Sin embargo, no conviene exagerar la distancia entre estos modelos; las democracias liberales contemporáneas combinan rasgos de las dos. Desde luego, los ciudadanos tienen derechos inalienables protegidos por el Estado, incluido el derecho a tomar parte en el proceso político en los términos de la democracia representativa. Y esos mismos ciudadanos tienen el deber de cumplir la ley. Además, se sobrentiende que los ciudadanos tienen deberes cívicos adicionales que la ley no exige, pero sin los cuales la democracia se marchita: informarse sobre los asuntos públicos, ir a votar, anteponer los intereses generales al interés particular a la hora decidir ese voto, mostrar tolerancia hacia otras formas de vida y respeto por las opiniones ajenas, ser razonable en el trato con los demás. Esto quiere decir que el buen ciudadano de hoy se parece poco al de ayer; el republicanismo clásico elogiaba más bien la valentía, la austeridad, el honor o el patriotismo. Tal como sugiere el politólogo William Galston, la enumeración de las virtudes morales del ciudadano dependerá del tipo de régimen político de que se trate: ser buen ciudadano de la República Democrática Alemana exigía delatar a los compatriotas que recelasen del régimen comunista, mientras que el ciudadano de una democracia a quien se llama a combatir en una guerra puede verse obligado a realizar actos poco edificantes.
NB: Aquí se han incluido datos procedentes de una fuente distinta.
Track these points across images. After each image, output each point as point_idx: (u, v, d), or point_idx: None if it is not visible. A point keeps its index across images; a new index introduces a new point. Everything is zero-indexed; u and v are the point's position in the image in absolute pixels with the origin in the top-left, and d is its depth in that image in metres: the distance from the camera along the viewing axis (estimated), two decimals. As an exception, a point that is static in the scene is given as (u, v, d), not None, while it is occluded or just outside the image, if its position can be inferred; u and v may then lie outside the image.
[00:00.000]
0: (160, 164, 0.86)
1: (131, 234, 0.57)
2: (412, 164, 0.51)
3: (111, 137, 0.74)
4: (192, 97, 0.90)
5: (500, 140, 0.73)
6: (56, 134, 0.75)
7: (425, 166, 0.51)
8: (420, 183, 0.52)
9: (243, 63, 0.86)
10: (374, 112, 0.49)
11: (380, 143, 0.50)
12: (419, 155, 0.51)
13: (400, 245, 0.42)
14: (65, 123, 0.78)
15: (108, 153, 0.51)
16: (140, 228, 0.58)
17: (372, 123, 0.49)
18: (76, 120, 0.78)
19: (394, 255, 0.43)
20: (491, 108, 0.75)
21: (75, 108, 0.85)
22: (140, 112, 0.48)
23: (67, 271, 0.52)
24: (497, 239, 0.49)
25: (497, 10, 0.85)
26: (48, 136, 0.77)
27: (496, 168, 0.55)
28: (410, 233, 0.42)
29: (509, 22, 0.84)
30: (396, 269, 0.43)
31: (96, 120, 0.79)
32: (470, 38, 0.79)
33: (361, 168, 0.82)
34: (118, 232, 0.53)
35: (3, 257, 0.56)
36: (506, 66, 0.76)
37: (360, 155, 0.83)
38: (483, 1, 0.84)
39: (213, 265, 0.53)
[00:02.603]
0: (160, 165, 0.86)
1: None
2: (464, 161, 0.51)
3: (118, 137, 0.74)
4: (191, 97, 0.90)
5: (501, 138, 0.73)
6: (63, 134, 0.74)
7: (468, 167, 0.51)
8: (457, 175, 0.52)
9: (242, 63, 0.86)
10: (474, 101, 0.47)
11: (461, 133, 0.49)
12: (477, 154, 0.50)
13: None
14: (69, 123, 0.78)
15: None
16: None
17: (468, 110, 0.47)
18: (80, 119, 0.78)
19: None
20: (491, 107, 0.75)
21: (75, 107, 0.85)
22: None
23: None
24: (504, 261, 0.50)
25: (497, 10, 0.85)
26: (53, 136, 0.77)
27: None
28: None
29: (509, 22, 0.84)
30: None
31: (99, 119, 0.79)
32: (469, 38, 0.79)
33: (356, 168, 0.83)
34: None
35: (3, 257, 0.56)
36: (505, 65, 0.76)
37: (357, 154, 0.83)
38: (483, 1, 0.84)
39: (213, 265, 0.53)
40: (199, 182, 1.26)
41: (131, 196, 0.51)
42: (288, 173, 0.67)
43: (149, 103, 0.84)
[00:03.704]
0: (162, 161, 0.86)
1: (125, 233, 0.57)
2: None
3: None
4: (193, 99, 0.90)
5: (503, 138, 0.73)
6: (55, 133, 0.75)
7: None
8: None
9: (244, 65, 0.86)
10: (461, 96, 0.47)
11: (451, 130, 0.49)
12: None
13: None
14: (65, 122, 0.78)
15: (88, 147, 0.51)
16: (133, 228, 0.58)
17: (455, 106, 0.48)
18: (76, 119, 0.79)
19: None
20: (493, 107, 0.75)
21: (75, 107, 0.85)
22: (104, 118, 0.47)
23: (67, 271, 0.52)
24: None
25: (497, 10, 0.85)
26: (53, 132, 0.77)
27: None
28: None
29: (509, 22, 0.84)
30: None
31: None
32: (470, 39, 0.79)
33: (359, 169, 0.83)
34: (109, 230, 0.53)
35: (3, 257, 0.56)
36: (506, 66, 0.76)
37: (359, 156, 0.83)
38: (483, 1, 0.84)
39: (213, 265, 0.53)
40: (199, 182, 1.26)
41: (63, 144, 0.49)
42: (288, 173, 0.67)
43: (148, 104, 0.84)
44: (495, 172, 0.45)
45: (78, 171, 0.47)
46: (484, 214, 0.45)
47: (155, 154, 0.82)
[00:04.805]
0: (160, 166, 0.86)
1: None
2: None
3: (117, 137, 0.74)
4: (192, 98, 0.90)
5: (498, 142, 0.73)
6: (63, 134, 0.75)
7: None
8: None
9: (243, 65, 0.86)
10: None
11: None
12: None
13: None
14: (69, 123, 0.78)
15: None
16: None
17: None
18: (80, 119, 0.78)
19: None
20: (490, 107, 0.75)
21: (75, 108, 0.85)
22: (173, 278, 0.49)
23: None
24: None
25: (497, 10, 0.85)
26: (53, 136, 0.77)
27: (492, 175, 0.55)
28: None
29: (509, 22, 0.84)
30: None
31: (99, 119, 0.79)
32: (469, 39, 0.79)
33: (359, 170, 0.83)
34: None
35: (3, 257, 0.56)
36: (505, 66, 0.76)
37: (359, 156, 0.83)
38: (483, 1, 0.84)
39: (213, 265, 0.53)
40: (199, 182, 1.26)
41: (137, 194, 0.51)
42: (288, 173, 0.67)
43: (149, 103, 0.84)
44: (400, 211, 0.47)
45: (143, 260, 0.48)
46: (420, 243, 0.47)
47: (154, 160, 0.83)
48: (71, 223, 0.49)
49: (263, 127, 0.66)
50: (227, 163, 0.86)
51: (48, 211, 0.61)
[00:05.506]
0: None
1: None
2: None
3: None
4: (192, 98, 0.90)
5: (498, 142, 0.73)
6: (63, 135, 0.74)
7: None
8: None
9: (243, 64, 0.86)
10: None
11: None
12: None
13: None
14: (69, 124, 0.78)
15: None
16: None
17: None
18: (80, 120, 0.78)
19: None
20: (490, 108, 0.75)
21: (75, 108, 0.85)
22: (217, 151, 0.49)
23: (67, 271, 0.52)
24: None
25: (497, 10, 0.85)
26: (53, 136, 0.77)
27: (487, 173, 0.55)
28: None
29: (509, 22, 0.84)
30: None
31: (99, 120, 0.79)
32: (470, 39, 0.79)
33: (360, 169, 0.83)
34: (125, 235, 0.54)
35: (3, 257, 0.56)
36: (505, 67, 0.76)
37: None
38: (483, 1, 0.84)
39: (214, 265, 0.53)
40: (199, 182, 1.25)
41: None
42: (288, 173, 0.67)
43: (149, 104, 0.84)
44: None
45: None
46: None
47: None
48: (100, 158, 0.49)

Si bien se mira, el modelo republicano no puede aplicarse en una sociedad de masas que se parece muy poco a las pequeñas comunidades políticas donde llegó a florecer. En lo que Benjamin Constant llamaba “grandes Estados modernos”, los ciudadanos participan de manera menos directa en el Gobierno, dedicando la mayor parte de sus energías a realizarse en el plano personal. Somos ciudadanos, pero raramente creemos que ser ciudadanos sea lo más importante que somos. Por añadidura, las sociedades modernas carecen de la unidad moral necesaria para el funcionamiento eficaz de las instituciones republicanas. Claro que no es necesario renunciar a las virtudes morales; de ahí el interés que despierta la educación cívica como medio de producción de buenos ciudadanos. Pero acaso sea útil distinguir entre las virtudes requeridas para la supervivencia de la democracia (tolerancia, respeto a la ley, lealtad institucional) y las que procuran su florecimiento (fraternidad, afán participativo, antiautoritarismo). Cuanto mejores sean los ciudadanos de una democracia, mayor será la calidad de esta última. Y viceversa.